*** Opening of Supplied information ***

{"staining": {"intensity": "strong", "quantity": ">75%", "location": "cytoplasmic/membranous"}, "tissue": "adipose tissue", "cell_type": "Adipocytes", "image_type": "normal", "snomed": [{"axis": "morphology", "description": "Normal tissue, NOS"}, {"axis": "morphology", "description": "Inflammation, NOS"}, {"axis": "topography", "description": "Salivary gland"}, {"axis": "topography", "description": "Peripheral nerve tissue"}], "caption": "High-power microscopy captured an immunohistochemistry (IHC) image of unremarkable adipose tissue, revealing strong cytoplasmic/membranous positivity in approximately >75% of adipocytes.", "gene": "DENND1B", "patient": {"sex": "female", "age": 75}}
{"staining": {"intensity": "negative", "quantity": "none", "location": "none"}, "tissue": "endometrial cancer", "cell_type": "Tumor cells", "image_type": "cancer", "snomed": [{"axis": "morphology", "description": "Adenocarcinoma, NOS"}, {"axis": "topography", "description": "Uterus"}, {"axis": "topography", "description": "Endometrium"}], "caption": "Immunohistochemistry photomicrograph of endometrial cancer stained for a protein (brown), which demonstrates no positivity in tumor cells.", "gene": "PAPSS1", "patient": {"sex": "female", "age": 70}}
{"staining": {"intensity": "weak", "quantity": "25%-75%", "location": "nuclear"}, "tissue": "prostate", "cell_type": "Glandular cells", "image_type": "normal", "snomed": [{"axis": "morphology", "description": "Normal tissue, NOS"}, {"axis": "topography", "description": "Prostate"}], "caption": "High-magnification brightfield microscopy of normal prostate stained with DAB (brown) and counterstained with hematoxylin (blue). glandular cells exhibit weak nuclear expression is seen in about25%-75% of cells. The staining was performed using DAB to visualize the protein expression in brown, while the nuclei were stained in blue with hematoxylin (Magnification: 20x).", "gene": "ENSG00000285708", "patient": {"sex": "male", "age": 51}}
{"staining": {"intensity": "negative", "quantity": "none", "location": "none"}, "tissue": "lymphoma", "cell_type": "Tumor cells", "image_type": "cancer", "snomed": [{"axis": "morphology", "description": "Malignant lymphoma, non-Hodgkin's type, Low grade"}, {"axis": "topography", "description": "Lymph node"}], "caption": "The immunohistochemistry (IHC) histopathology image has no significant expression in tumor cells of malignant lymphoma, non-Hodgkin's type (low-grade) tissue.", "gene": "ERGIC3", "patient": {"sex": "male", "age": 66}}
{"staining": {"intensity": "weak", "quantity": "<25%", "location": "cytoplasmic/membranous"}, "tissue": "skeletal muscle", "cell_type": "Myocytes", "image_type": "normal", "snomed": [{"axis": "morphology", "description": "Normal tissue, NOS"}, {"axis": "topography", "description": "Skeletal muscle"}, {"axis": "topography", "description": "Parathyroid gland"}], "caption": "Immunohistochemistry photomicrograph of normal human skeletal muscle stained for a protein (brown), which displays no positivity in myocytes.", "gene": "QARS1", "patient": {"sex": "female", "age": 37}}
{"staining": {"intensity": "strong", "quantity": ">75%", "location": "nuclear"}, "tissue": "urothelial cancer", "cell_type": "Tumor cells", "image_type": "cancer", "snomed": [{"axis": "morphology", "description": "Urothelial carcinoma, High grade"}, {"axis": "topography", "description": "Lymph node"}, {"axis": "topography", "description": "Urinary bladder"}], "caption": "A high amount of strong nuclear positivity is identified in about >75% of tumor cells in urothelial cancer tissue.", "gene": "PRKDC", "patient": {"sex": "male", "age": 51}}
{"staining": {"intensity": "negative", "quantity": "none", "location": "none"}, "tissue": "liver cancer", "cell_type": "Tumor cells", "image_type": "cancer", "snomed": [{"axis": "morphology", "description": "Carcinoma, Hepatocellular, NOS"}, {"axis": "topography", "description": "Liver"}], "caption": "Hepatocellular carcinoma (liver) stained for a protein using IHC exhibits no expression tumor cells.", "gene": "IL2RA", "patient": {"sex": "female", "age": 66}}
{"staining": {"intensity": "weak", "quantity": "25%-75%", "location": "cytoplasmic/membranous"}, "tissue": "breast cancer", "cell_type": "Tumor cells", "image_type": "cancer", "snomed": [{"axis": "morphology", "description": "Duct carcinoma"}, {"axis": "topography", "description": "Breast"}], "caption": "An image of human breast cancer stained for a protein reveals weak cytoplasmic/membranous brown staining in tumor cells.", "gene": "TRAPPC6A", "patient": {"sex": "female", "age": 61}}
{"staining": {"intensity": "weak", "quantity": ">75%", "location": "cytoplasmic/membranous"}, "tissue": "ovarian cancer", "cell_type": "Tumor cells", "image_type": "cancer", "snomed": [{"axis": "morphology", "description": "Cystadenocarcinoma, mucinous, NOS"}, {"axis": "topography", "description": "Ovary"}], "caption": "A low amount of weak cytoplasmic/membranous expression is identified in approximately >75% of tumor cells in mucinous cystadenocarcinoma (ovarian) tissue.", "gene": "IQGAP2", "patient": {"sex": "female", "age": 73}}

*** Close of Supplied information ***

Restate, word for word and with nothing added, the lines from the beginning of the records above through the line that contains "photomicrograph of endometrial".

{"staining": {"intensity": "strong", "quantity": ">75%", "location": "cytoplasmic/membranous"}, "tissue": "adipose tissue", "cell_type": "Adipocytes", "image_type": "normal", "snomed": [{"axis": "morphology", "description": "Normal tissue, NOS"}, {"axis": "morphology", "description": "Inflammation, NOS"}, {"axis": "topography", "description": "Salivary gland"}, {"axis": "topography", "description": "Peripheral nerve tissue"}], "caption": "High-power microscopy captured an immunohistochemistry (IHC) image of unremarkable adipose tissue, revealing strong cytoplasmic/membranous positivity in approximately >75% of adipocytes.", "gene": "DENND1B", "patient": {"sex": "female", "age": 75}}
{"staining": {"intensity": "negative", "quantity": "none", "location": "none"}, "tissue": "endometrial cancer", "cell_type": "Tumor cells", "image_type": "cancer", "snomed": [{"axis": "morphology", "description": "Adenocarcinoma, NOS"}, {"axis": "topography", "description": "Uterus"}, {"axis": "topography", "description": "Endometrium"}], "caption": "Immunohistochemistry photomicrograph of endometrial cancer stained for a protein (brown), which demonstrates no positivity in tumor cells.", "gene": "PAPSS1", "patient": {"sex": "female", "age": 70}}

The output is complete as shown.